Spend less time looking at the ingredients and deciphering the label. If it’s got 5 or less (real-food) ingredients, no additives, great! This means you don’t have to wonder if Vitamin A Palmitate is good or bad for you. (Nor will you have to wonder if an ingredient is produced in a lab.) And if they are real-food ingredients (fruit, vegetable, whole grains, nuts…) and no added sugars or fats, even better. That would mean the sugars and fats (and healthy fats at that) would be coming straight from your whole foods and not added in. And if its got a little honey, that’s your call – sure it’s an added sugar. But if it’s minimal enough to keep the total sugars within reason, I’d say OK. Better yet, grab a piece of fresh fruit. It’s quick and simple, tasty, truly all-natural and there’s no label.

And if you still want to read labels, here are some pointers.
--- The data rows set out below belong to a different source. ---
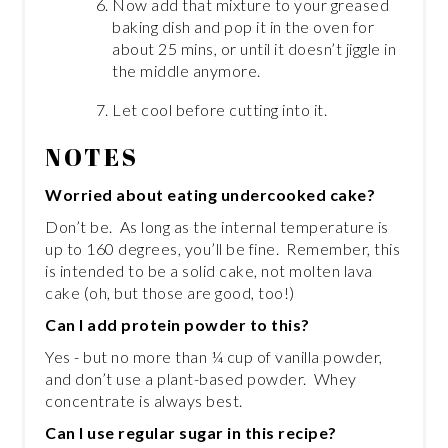
Now add that mixture to your greased
baking dish and pop it in the oven for
about 25 mins, or until it doesn’t jiggle in
the middle anymore.
Let cool before cutting into it.
NOTES
Worried about eating undercooked cake?
Don’t be. As long as the internal temperature is
up to 160 degrees, you’ll be fine. Remember, this
is intended to be a solid cake, not molten lava
cake (oh, but those are good, too!)
Can I add protein powder to this?
Yes - but no more than ¼ cup of vanilla powder,
and don’t use a plant-based powder. Whey
concentrate is always best.
Can I use regular sugar in this recipe?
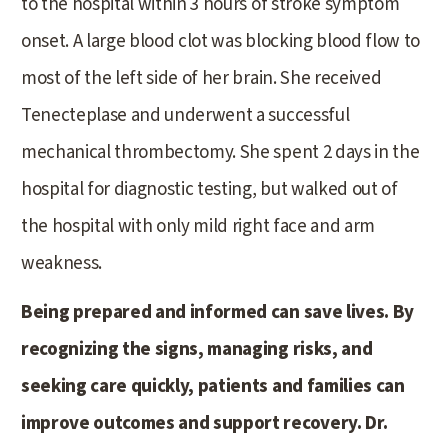
to the hospital within 3 hours of stroke symptom
onset. A large blood clot was blocking blood flow to
most of the left side of her brain. She received
Tenecteplase and underwent a successful
mechanical thrombectomy. She spent 2 days in the
hospital for diagnostic testing, but walked out of
the hospital with only mild right face and arm
weakness.
Being prepared and informed can save lives. By
recognizing the signs, managing risks, and
seeking care quickly, patients and families can
improve outcomes and support recovery. Dr.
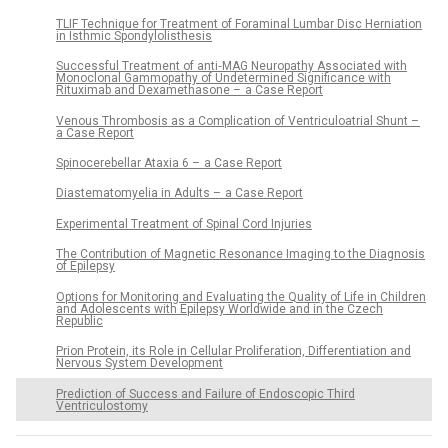
TLIF Technique for Treatment of Foraminal Lumbar Disc Herniation
in Isthmic Spondylolisthesis
Successful Treatment of anti‑MAG Neuropathy Associated with
Monoclonal Gammopathy of Undetermined Significance with
Rituximab and Dexamethasone – a Case Report
Venous Thrombosis as a Complication of Ventriculoatrial Shunt –
a Case Report
Spinocerebellar Ataxia 6 – a Case Report
Diastematomyelia in Adults – a Case Report
Experimental Treatment of Spinal Cord Injuries
The Contribution of Magnetic Resonance Imaging to the Diagnosis
of Epilepsy
Options for Monitoring and Evaluating the Quality of Life in Children
and Adolescents with Epilepsy Worldwide and in the Czech
Republic
Prion Protein, its Role in Cellular Proliferation, Differentiation and
Nervous System Development
Prediction of Success and Failure of Endoscopic Third
Ventriculostomy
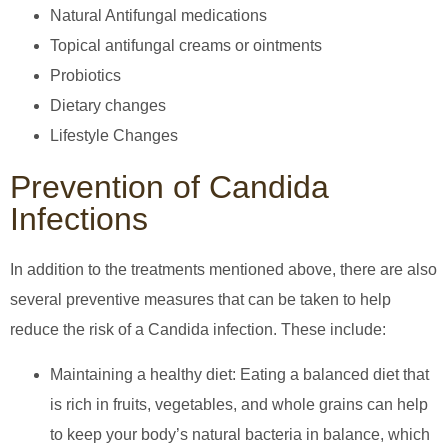
Natural Antifungal medications
Topical antifungal creams or ointments
Probiotics
Dietary changes
Lifestyle Changes
Prevention of Candida
Infections
In addition to the treatments mentioned above, there are also
several preventive measures that can be taken to help
reduce the risk of a Candida infection. These include:
Maintaining a healthy diet: Eating a balanced diet that
is rich in fruits, vegetables, and whole grains can help
to keep your body’s natural bacteria in balance, which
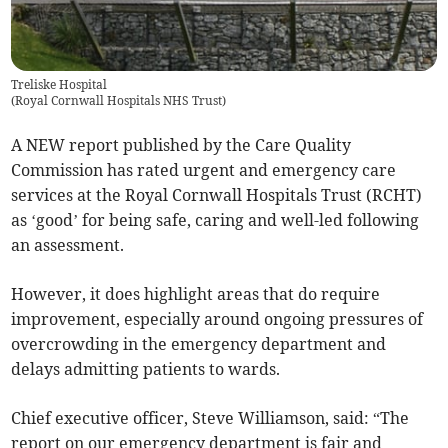
Treliske Hospital
(
Royal Cornwall Hospitals NHS Trust
)
A NEW report published by the Care Quality
Commission has rated urgent and emergency care
services at the Royal Cornwall Hospitals Trust (RCHT)
as ‘good’ for being safe, caring and well-led following
an assessment.
However, it does highlight areas that do require
improvement, especially around ongoing pressures of
overcrowding in the emergency department and
delays admitting patients to wards.
Chief executive officer, Steve Williamson, said: “The
report on our emergency department is fair and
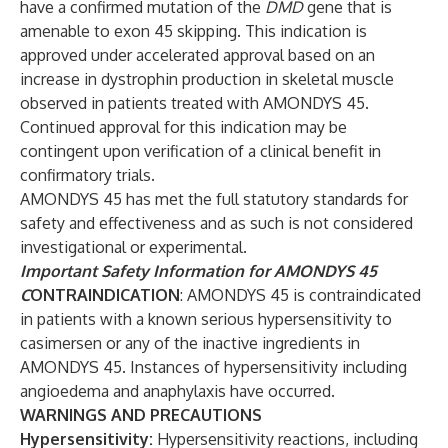
have a confirmed mutation of the
DMD
gene that is
amenable to exon 45 skipping. This indication is
approved under accelerated approval based on an
increase in dystrophin production in skeletal muscle
observed in patients treated with AMONDYS 45.
Continued approval for this indication may be
contingent upon verification of a clinical benefit in
confirmatory trials.
AMONDYS 45 has met the full statutory standards for
safety and effectiveness and as such is not considered
investigational or experimental.
Important Safety Information for AMONDYS 45
C
ONTRAINDICATION
: AMONDYS 45 is contraindicated
in patients with a known serious hypersensitivity to
casimersen or any of the inactive ingredients in
AMONDYS 45. Instances of hypersensitivity including
angioedema and anaphylaxis have occurred.
WARNINGS AND PRECAUTIONS
Hypersensitivity:
Hypersensitivity reactions, including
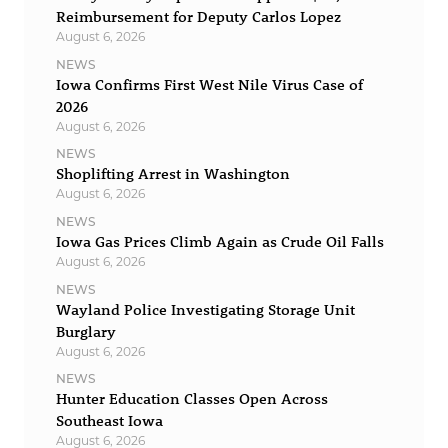
Reimbursement for Deputy Carlos Lopez
August 6, 2026
NEWS
Iowa Confirms First West Nile Virus Case of
2026
August 6, 2026
NEWS
Shoplifting Arrest in Washington
August 6, 2026
NEWS
Iowa Gas Prices Climb Again as Crude Oil Falls
August 6, 2026
NEWS
Wayland Police Investigating Storage Unit
Burglary
August 6, 2026
NEWS
Hunter Education Classes Open Across
Southeast Iowa
August 6, 2026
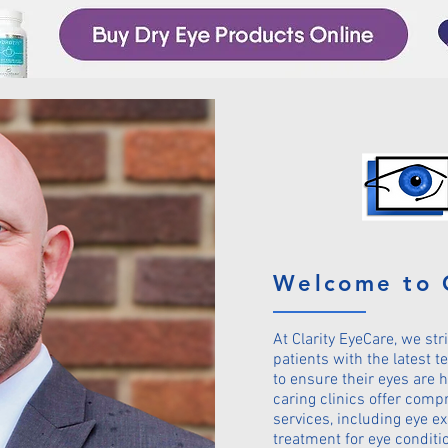
Welcome to 
At Clarity EyeCare, we str
patients with the latest 
to ensure their eyes are h
caring clinics offer comp
services, including eye e
treatment for eye conditi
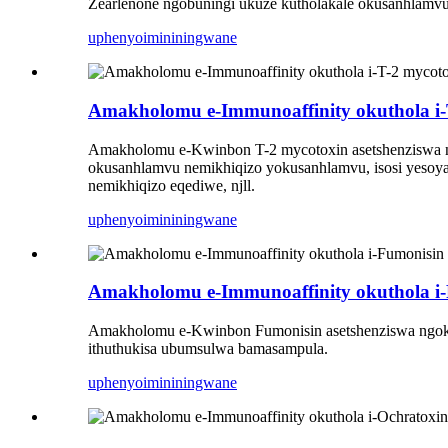
Zearlenone ngobuningi ukuze kutholakale okusanhlamvu,
uphenyo
imininingwane
Amakholomu e-Immunoaffinity okuthola i-
Amakholomu e-Kwinbon T-2 mycotoxin asetshenziswa 
okusanhlamvu nemikhiqizo yokusanhlamvu, isosi yesoya, 
nemikhiqizo eqediwe, njll.
uphenyo
imininingwane
Amakholomu e-Immunoaffinity okuthola i
Amakholomu e-Kwinbon Fumonisin asetshenziswa ngokuhl
ithuthukisa ubumsulwa bamasampula.
uphenyo
imininingwane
Until my utopia comes into fruition, here are some heart-healthy “fast foods” you can quickly make at home or buy at a grocery store:

  • Any fresh fruit: apples, oranges, bananas, plums, pears, berries…
  • Try a vegetable wrap: Hummus, sprouts and tomatoes in a mini Romaine leaf
  • About 15 nuts (or 6-7 nuts plus a piece of your favorite fresh fruit)
  • 4-8oz of Greek non-fat yogurt with 1/4 cup of fresh fruit (optional: add in a small sprinkling of nuts or 1/2 shredded wheat biscuit) Tip: You can buy a container of yogurt at the store and a package of trail mix. Grab a to-go spoon and mix in a a Tbsp of trail mix into your yogurt. Many grocery stores have some to-go utensils, napkins and cups – and some actually have a do it yourself salad bar.
 Q: How do you fix up a quick and easy, healthy snack? Q: What are some of your healthier “fast food finds”?